In [1], we introduced a novel measure aimed at evaluating the complexity of the function implemented by a neural network, used for classification purposes. Then, deep and shallow neural architectures have been compared. The obtained results support the idea that deep networks actually implements more complex functions or, in other words, that they are able, with the same number of resources, to address more difficult problems.

1. M. Bianchini, F. Scarselli. On the Complexity of Neural Network Classifiers: A Comparison Between Shallow and Deep Architectures. IEEE Transactions on Neural Networks and Learning Systems, 25 (8), pp. 1553-1565, 2014.

A labelled graph is a general data structure that allows to represent a complex application domain where the patterns (the nodes) comes along with their relationships (the edges). For example, a portion of the Web can be denoted by a directed graph whose nodes stand for the web-pages and whose edges represent the hyperlinks. In such a case, each node may have a vectorial label containing a description of the web-page, e.g. the words contained in the page. Labelled graphs extends standard machine learning data structures: a graph without edges denotes a common set of patterns, a graph where each node is linked to (only) a following node denote a sequence.

The Graph Neural Network (GNN) [2] is a supervised connectionist model able to face the problem of learning to classify a pattern (a node) using not only its label, but also its direct and indirect relationships with other patterns (nodes). A GNN can take as input a graph and return an output for each node of the graph. For example, the model can learn to classify a web-page as spam or non-spam using the information about the page, its connectivity and, more generally, the whole information on the web graph.

GNNs extend the previous connectionist approaches for graph processing since they can deal with a wider class of graphs, including cyclic and non-cyclic, directed and undirected, and positional and non-positional graphs. It has been also proved that GNNs are a sort of universal approximators for functions defined on graphs [3]. Finally, the model has been applied to several practical problems including bioinformatics, image understanding, sentences extraction, web page ranking, and web document classification. See this page, for the software and more references.

2. F. Scarselli, M. Gori,  A. C. Tsoi, M. Hagenbuchner, G. Monfardini.The Graph Neural Network Model. IEEE Transactions on Neural Networks,  vol. 20(1); p. 61-80, 2009.

* **INFORMATION SUPPLIED**:

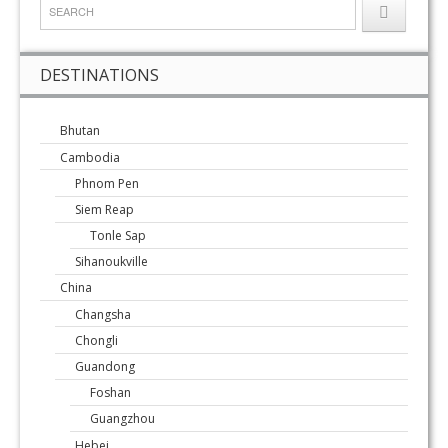
DESTINATIONS
Bhutan
Cambodia
Phnom Pen
Siem Reap
Tonle Sap
Sihanoukville
China
Changsha
Chongli
Guandong
Foshan
Guangzhou
Hebei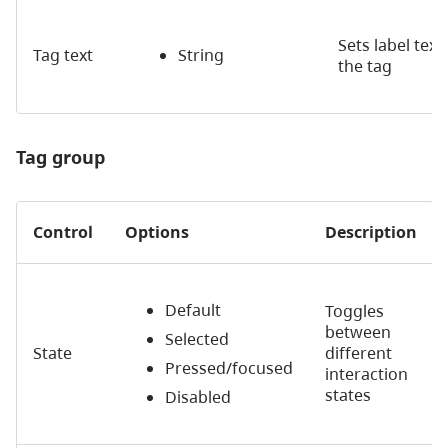
Sets label text
Tag text
String
the tag
Tag group
Control
Options
Description
Default
Toggles
between
Selected
State
different
Pressed/focused
interaction
states
Disabled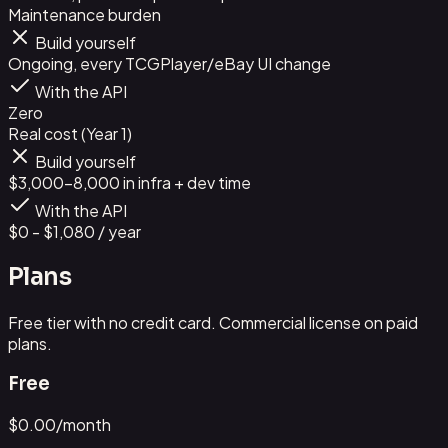
Maintenance burden
Build yourself
Ongoing, every TCGPlayer/eBay UI change
With the API
Zero
Real cost (Year 1)
Build yourself
$3,000-8,000 in infra + dev time
With the API
$0 - $1,080 / year
Plans
Free tier with no credit card. Commercial license on paid
plans.
Free
$
0.00
/month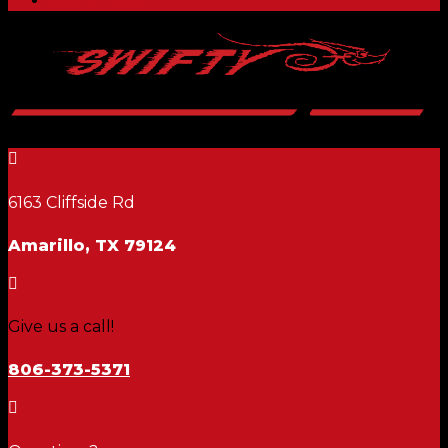

6163 Cliffside Rd
Amarillo, TX 79124

Give us a call!
806-373-5371
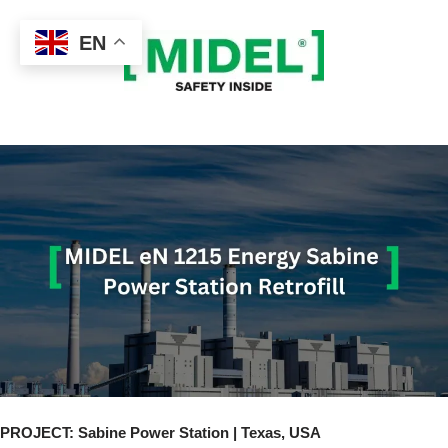
EN
Skip
to
content
PROJECT: Sabine Power Station | Texas, USA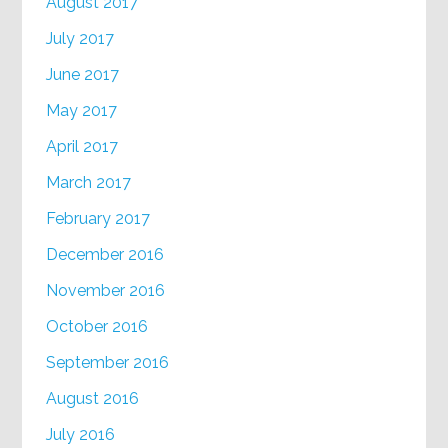
August 2017
July 2017
June 2017
May 2017
April 2017
March 2017
February 2017
December 2016
November 2016
October 2016
September 2016
August 2016
July 2016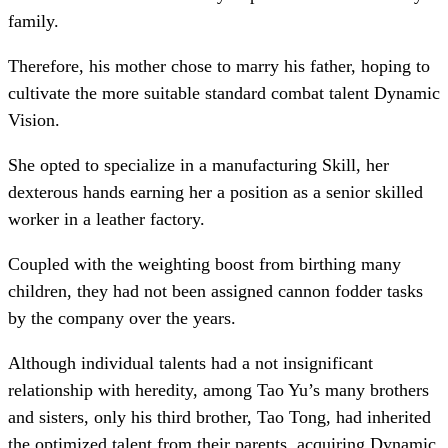
family.
Therefore, his mother chose to marry his father, hoping to
cultivate the more suitable standard combat talent Dynamic
Vision.
She opted to specialize in a manufacturing Skill, her
dexterous hands earning her a position as a senior skilled
worker in a leather factory.
Coupled with the weighting boost from birthing many
children, they had not been assigned cannon fodder tasks
by the company over the years.
Although individual talents had a not insignificant
relationship with heredity, among Tao Yu’s many brothers
and sisters, only his third brother, Tao Tong, had inherited
the optimized talent from their parents, acquiring Dynamic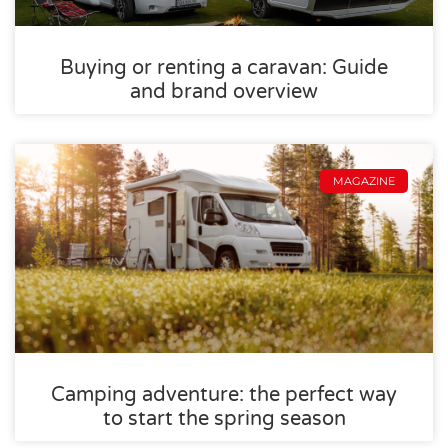
Buying or renting a caravan: Guide
and brand overview
MAGAZINE
Camping adventure: the perfect way
to start the spring season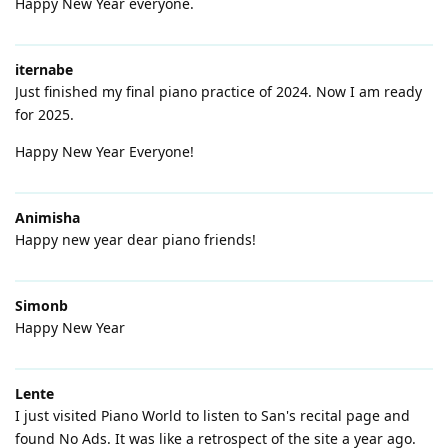
Happy New Year everyone.
iternabe
Just finished my final piano practice of 2024. Now I am ready
for 2025.
Happy New Year Everyone!
Animisha
Happy new year dear piano friends!
Simonb
Happy New Year
Lente
I just visited Piano World to listen to San's recital page and
found No Ads. It was like a retrospect of the site a year ago.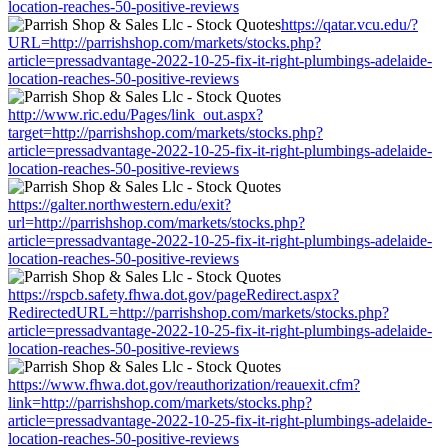
location-reaches-50-positive-reviews
https://qatar.vcu.edu/?
URL=http://parrishshop.com/markets/stocks.php?
article=pressadvantage-2022-10-25-fix-it-right-plumbings-adelaide-
location-reaches-50-positive-reviews
http://www.ric.edu/Pages/link_out.aspx?
target=http://parrishshop.com/markets/stocks.php?
article=pressadvantage-2022-10-25-fix-it-right-plumbings-adelaide-
location-reaches-50-positive-reviews
https://galter.northwestern.edu/exit?
url=http://parrishshop.com/markets/stocks.php?
article=pressadvantage-2022-10-25-fix-it-right-plumbings-adelaide-
location-reaches-50-positive-reviews
https://rspcb.safety.fhwa.dot.gov/pageRedirect.aspx?
RedirectedURL=http://parrishshop.com/markets/stocks.php?
article=pressadvantage-2022-10-25-fix-it-right-plumbings-adelaide-
location-reaches-50-positive-reviews
https://www.fhwa.dot.gov/reauthorization/reauexit.cfm?
link=http://parrishshop.com/markets/stocks.php?
article=pressadvantage-2022-10-25-fix-it-right-plumbings-adelaide-
location-reaches-50-positive-reviews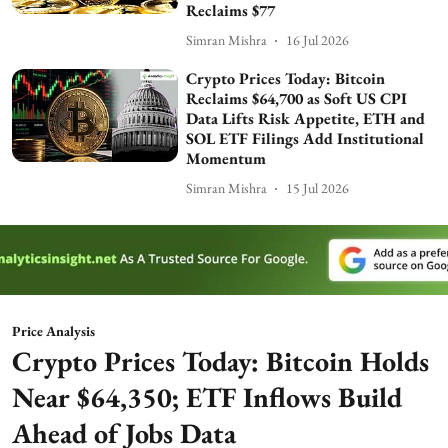
Reclaims $77
Simran Mishra
16 Jul 2026
Crypto Prices Today: Bitcoin
Reclaims $64,700 as Soft US CPI
Data Lifts Risk Appetite, ETH and
SOL ETF Filings Add Institutional
Momentum
Simran Mishra
15 Jul 2026
Price Analysis
Crypto Prices Today: Bitcoin Holds
Near $64,350; ETF Inflows Build
Ahead of Jobs Data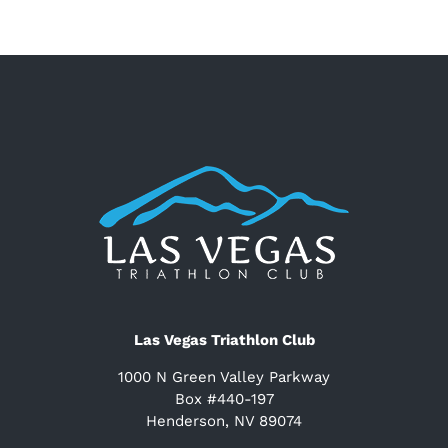
Las Vegas Triathlon Club
1000 N Green Valley Parkway
Box #440-197
Henderson, NV 89074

* **GOAL OF THE EXERCISE**:
Extend the passage on neural network complexity and graph neural networks, picking up after its final line.

* **ANSWER BOX**:
3. F. Scarselli, M. Gori,  A. C. Tsoi, M. Hagenbuchner, G. Monfardini. Computational Capabilities of Graph Neural Networks. IEEE Transactions on Neural Networks, vol. 20(1); p. 81-102, 2009.
   

The PageRank is the algorithm originally used by Google to measure the authority (importance) of the web-pages. The authority, along with other measures of the closeness of the query with respect to the web-page content, is used by search engines to sort the URLs returned in response to user queries. The introduction of PageRank produced a breakthrough in the capability of search engines to deal with web spam.

In [5], we studied the fundamental properties of PageRank about stability and complexity of computational scheme. Moreover, we introduced a circuit analysis that allows us to understand the distribution of the page score, the way different Web communities interact, and some secrets about the information promotion of Web pages.

5. M Bianchini, M Gori, F Scarselli. Inside pagerank ACM Transactions on Internet Technology (TOIT) 5 (1), 92-128, 2005.

Autoencoders (also called autoassociators) can be used for several purposes: for classification; for verification; to recognize out-layers; for information compression. Moreover, deep neural networks use autoencoders to construct a deep architecture.

An autoencoder is a three layered neural network (one hidden layer) with the same number of input and output neurons. The network is trained to reproduce (to autoassociate) the input into the output: the target of each pattern is just its input. By such a training and since the number of hidden neurons is smaller than the number of inputs, the autoencoder is forced to compress the input information into the hidden neurons. Moreover, the network is expected to produce the best autoassociation for the most frequent pattern in the training set. Thus, the error computed on novel pattern is small for the domain regions that are dense of patterns and it is large for regions where patterns are not frequent.

In [6], the reresentation capability of autoencoders has been studied and compared with that of multilayer networks. It has been discovered that in autoencoders the domain regions containing the positively classified patterns are always bounded, whereas they may be unbounded in multiplayer networks. Thus, an autoencoder tends to classsify as negative outlayer patterns and those patterns that are very differnt from the examples of the training set. On the contrary, the classification of those patterns is completely unpredictable in multilayer perceptrons.

Such a difference is particularly relevant in verificantion problems. A verification problem is a particular type of binary classication problem, where the purpose is to verify whether the input pattern belongs to a given class: for instance, to verify a signature or a banknote. In verification problems often only positive examples are available and/or the number of negative examples are not enough to represent the underline distribution. For example, it is impossible to create a complete dataset of all the possible images that do not represent a 5euro banknote.

6. M Gori, F Scarselli. Are multilayer perceptrons adequate for pattern recognition and verification? Pattern Analysis and Machine Intelligence, IEEE Transactions on 20 (11), pp. 1121-1132, 1998.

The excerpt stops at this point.